ABOUT THIS EXERCISE: Throughout the listing below, show every line in which "that" occurs.

SOURCE MATERIAL:
-*-

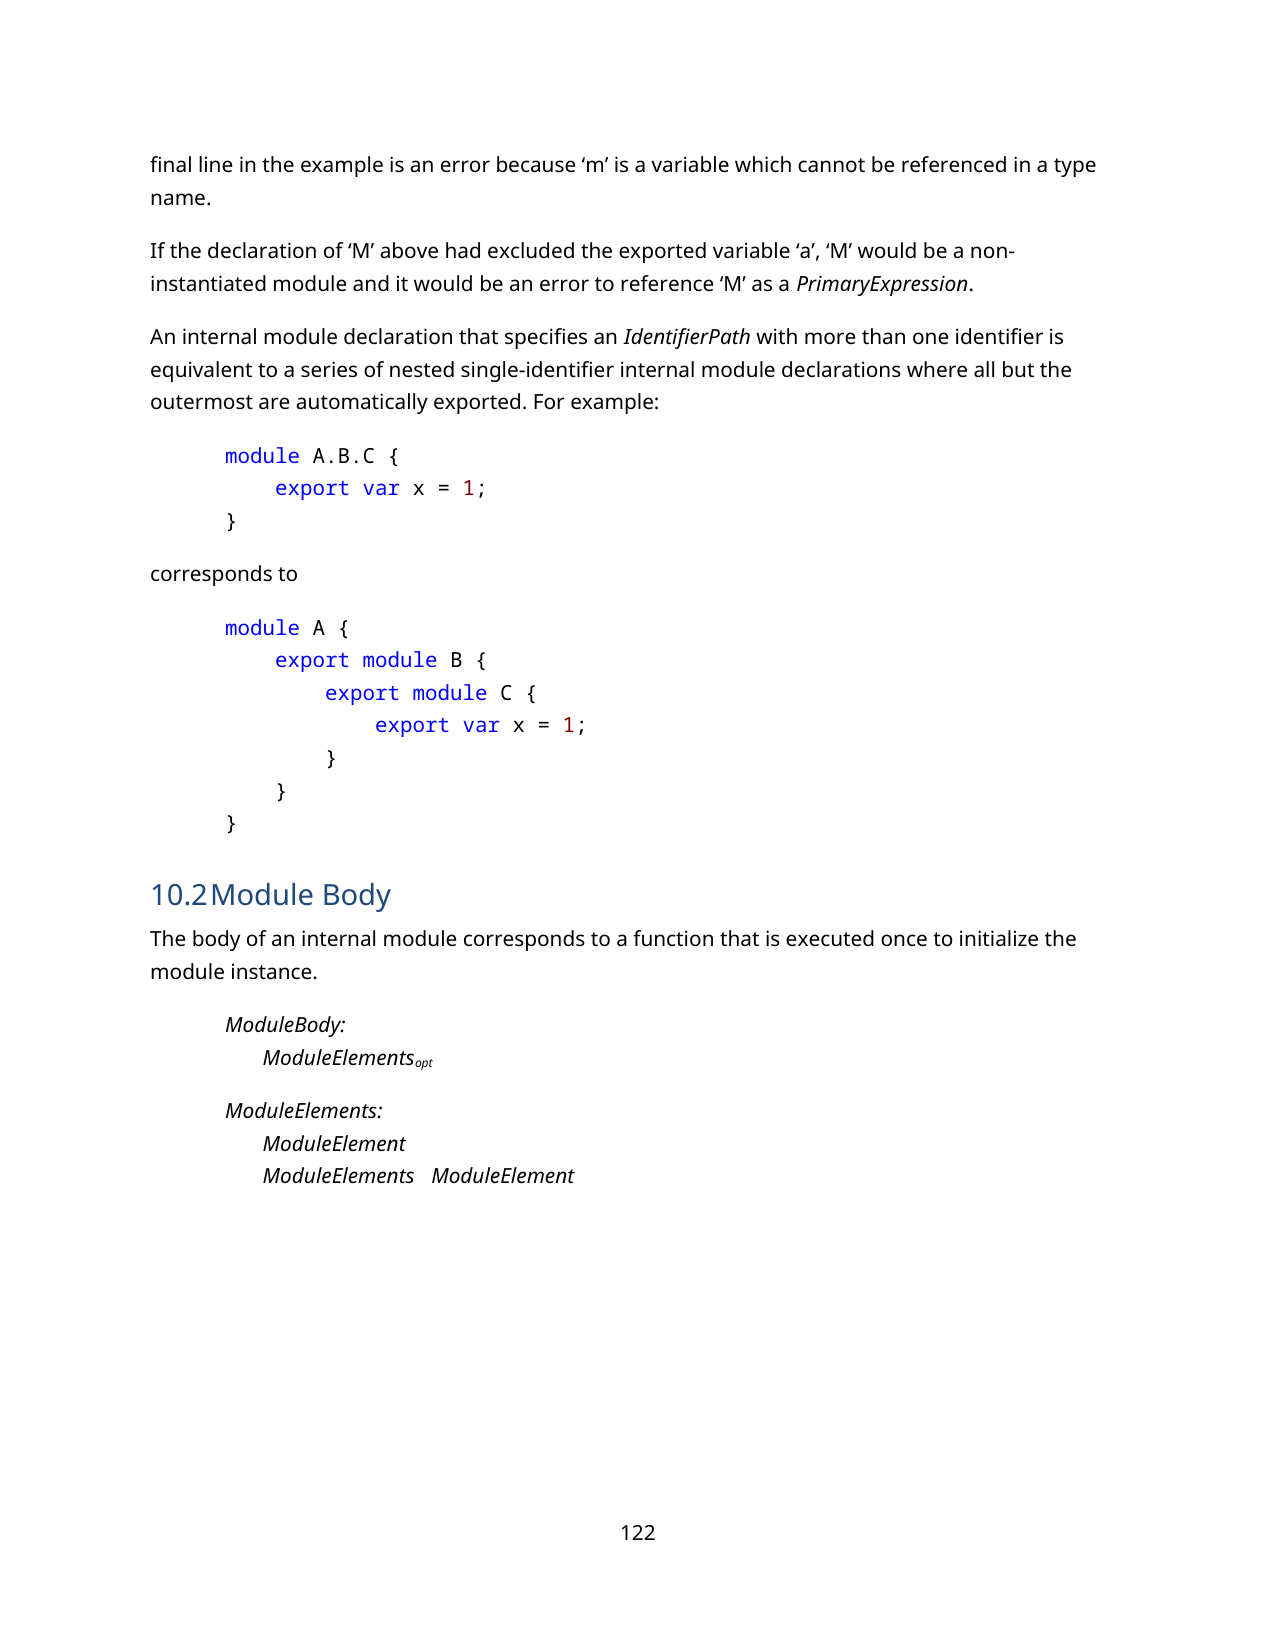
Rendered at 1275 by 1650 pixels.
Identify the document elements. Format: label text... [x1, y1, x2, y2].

text An internal module declaration that specifies an IdentifierPath with more than one identifier is equivalent to a series of nested single-identifier internal module declarations where all but the outermost are automatically exported. For example: [150, 322, 1125, 416]
text If the declaration of ‘M’ above had excluded the exported variable ‘a’, ‘M’ would be a non-instantiated module and it would be an error to reference ‘M’ as a PrimaryExpression. [150, 236, 1125, 297]
text Above, when ‘M’ is used as a PrimaryExpression it denotes an object instance with a single member ‘a’ and when ‘M’ is used as a ModuleName it denotes a container with a single type member ‘P’. The final line in the example is an error because ‘m’ is a variable which cannot be referenced in a type name. [150, 150, 1125, 211]
text The body of an internal module corresponds to a function that is executed once to initialize the module instance. [150, 924, 1125, 985]
text module A { export module B { export module C { export var x = 1; } } } [225, 613, 1125, 837]
text ModuleElements: ModuleElement ModuleElements ModuleElement [225, 1096, 1125, 1190]
text corresponds to [150, 559, 1125, 588]
text module A.B.C { export var x = 1; } [225, 441, 1125, 534]
subtitle Module Body [150, 874, 1125, 914]
text ModuleBody: ModuleElementsopt [225, 1010, 1125, 1071]
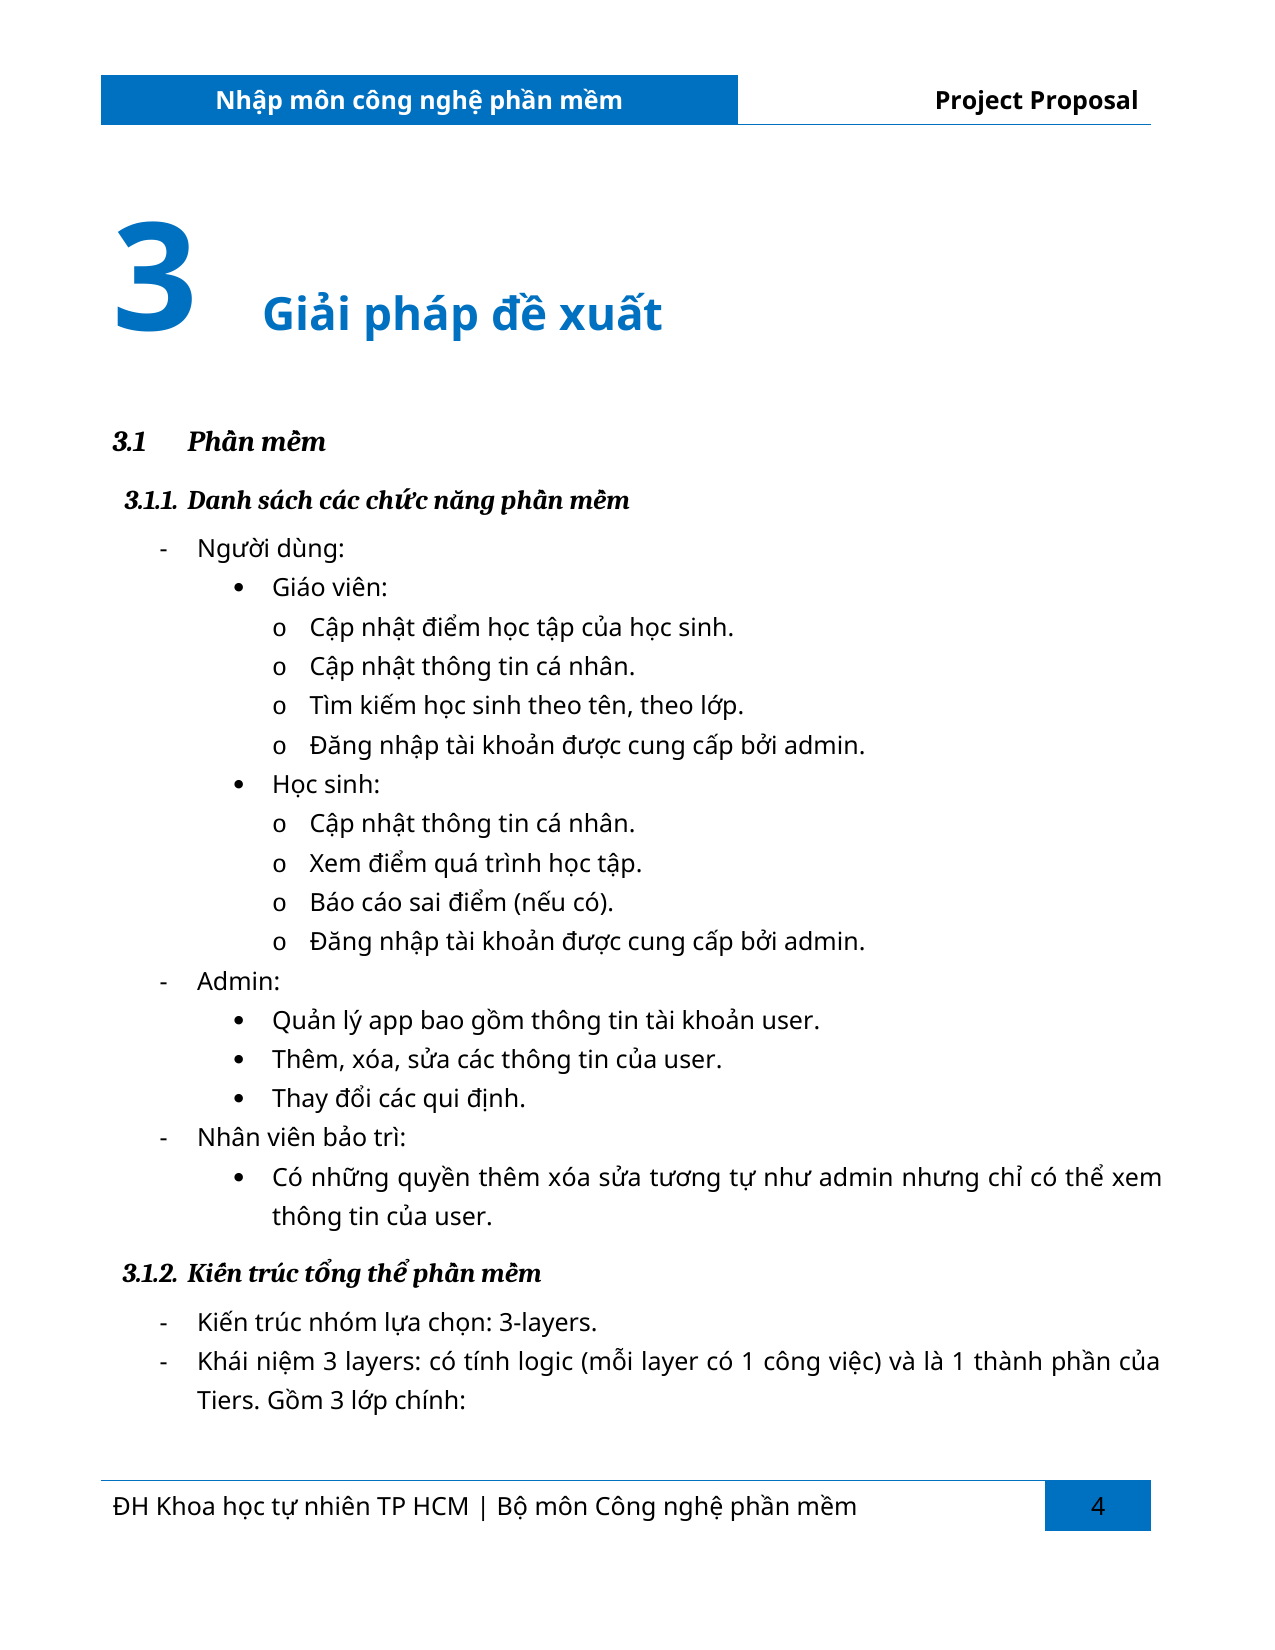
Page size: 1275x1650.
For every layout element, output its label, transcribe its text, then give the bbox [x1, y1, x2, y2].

subtitle Danh sách các chức năng phần mềm [178, 485, 1162, 516]
list Giáo viên: [234, 570, 1162, 604]
list Cập nhật thông tin cá nhân. [272, 806, 1162, 840]
list Xem điểm quá trình học tập. [272, 845, 1162, 879]
list Khái niệm 3 layers: có tính logic (mỗi layer có 1 công việc) và là 1 thành phần của Tiers. Gồm 3 lớp chính: [159, 1344, 1162, 1417]
subtitle Kiến trúc tổng thể phần mềm [178, 1258, 1162, 1289]
list Nhân viên bảo trì: [159, 1120, 1162, 1154]
list Thay đổi các qui định. [234, 1081, 1162, 1115]
list Đăng nhập tài khoản được cung cấp bởi admin. [272, 727, 1162, 762]
list Cập nhật điểm học tập của học sinh. [272, 609, 1162, 643]
list Có những quyền thêm xóa sửa tương tự như admin nhưng chỉ có thể xem thông tin của user. [234, 1159, 1162, 1232]
list Tìm kiếm học sinh theo tên, theo lớp. [272, 688, 1162, 722]
list Thêm, xóa, sửa các thông tin của user. [234, 1042, 1162, 1076]
subtitle Phần mềm [112, 425, 1162, 459]
subtitle Giải pháp đề xuất [112, 169, 1162, 374]
list Kiến trúc nhóm lựa chọn: 3-layers. [159, 1304, 1162, 1338]
list Quản lý app bao gồm thông tin tài khoản user. [234, 1002, 1162, 1037]
list Người dùng: [159, 531, 1162, 565]
list Đăng nhập tài khoản được cung cấp bởi admin. [272, 924, 1162, 958]
list Admin: [159, 963, 1162, 997]
list Cập nhật thông tin cá nhân. [272, 648, 1162, 683]
list Học sinh: [234, 767, 1162, 801]
list Báo cáo sai điểm (nếu có). [272, 884, 1162, 919]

-*-

ANSWER:
text An internal module declaration that specifies an IdentifierPath with more than one identifier is equivalent to a series of nested single-identifier internal module declarations where all but the outermost are automatically exported. For example: [150, 322, 1125, 416]
text The body of an internal module corresponds to a function that is executed once to initialize the module instance. [150, 924, 1125, 985]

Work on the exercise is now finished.